Friday, February 5, 2010

When the Blue Screen of Death Really Means Death


The Blue Screen of Death. Even Mac users know what this means. It means that you have a problem. The problem may be small, or it may be big. You may have lost some time, or you may have lost a piece of your soul.

Why the seeming inevitability of the Blue Screen? Because computer code is complex. New programs interact with old programs, and with the operating system, in ways that are all-but- impossible to anticipate. The only way to find out for sure what will work and what won't is to try things out. (Ergo the concept of the Beta version.) When you try things out, sometimes they don't work right. When that happens... BSoD.

Now here's how another computer user experienced the Blue Screen of Death (from today's NYT):

It was a Saturday afternoon, April 19, 2008, and [Guadalupe] Alberto, a 77-year-old former autoworker, was driving her 2005 Toyota Camry. Within blocks of her home, witnesses told police, the car accelerated out of control, jumped a curb and flew through the air before crashing into a tree.

Mrs. Alberto was killed instantly, leaving her family stunned at how such an accident could happen to someone who was in good health, never had a speeding ticket and so hated driving fast that she avoided taking the freeway.

Her car was not among the millions of Camry models and other Toyotas recently recalled for sticky accelerator pedals. And it also did not have floor mats at the time, which were part of a separate recall.
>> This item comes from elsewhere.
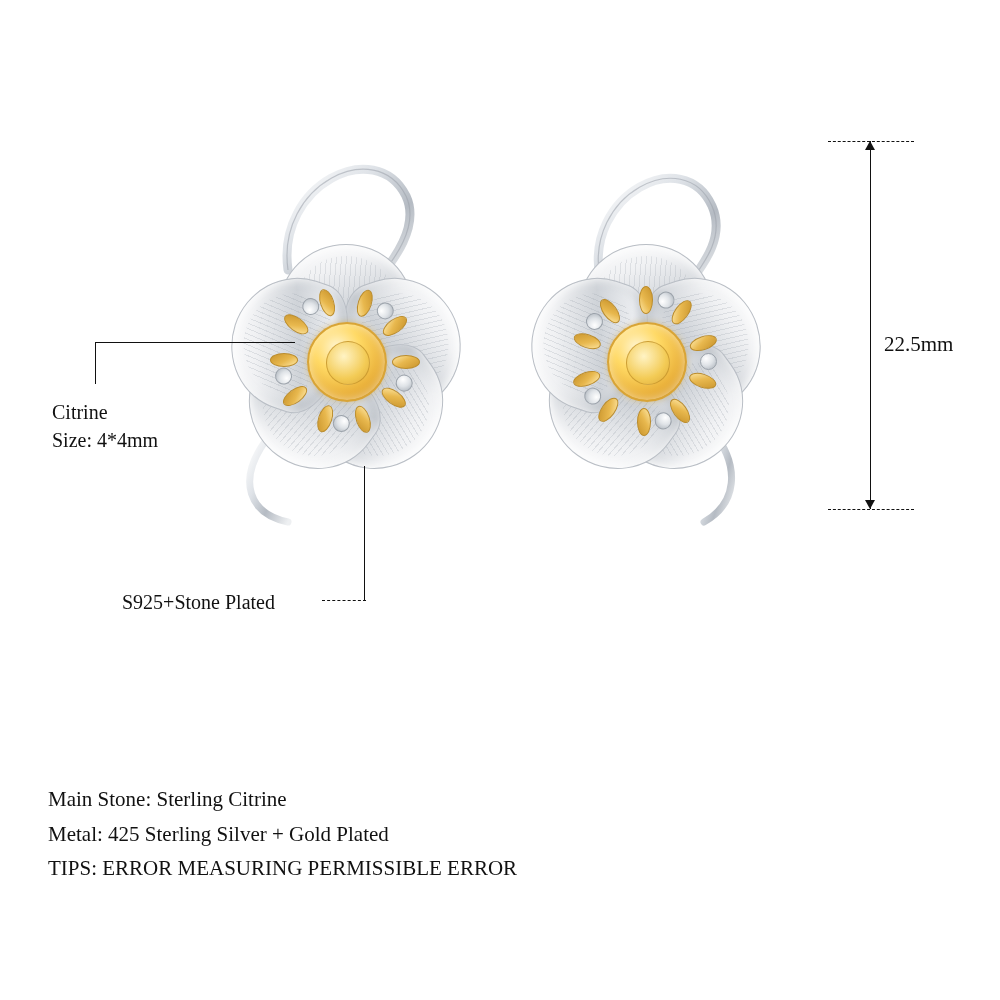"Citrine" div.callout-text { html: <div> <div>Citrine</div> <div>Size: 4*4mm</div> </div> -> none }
Instead, the crash is now being looked at as a possible example of problems with the electronic system that controls the throttle and engine speed in Toyotas.

Mrs. Alberto was not aware she was using a computer when she left her home. But she was. Any automobile built in the last decade has computing power comparable to... a personal computer. In today's world, computing power is ubiquitous. The water from your faucet? The power in your home? These and more infrastructure services are brought to you by "supervisory control and data acquisition" systems--referred to by professionals as "SCADA" systems--the category of software that runs the background programs for everyday life in industrialized countries. (If you're interested in that sort of stuff, you might want to check out this... and if you're really a glutton for punishment, this.)

Recognizing that society's operating system = computers + the built environment + people, the BSoD itself becomes a ubiquitous metaphor. The Challenger and Columbia crashes. The Northeast power blackout. Katrina. All BSoD phenomena in one way or another.

Now let's get back to the Blue Screen we started with--the one on your computer. How do you deal with it? We all know that the only way to deal with the BSoD is to expect it to happen, to prepare accordingly, and to get good at recovering rapidly. In other words, you need to be resilient. After all, what good is weeks, months, or years of efficient, productive work if it all gets lost in one Blue Screen. Ask Akio Toyoda.

The 20th century was all about growth. Not the 21st. For communities, businesses, and nations, resilience is the quality that matters most.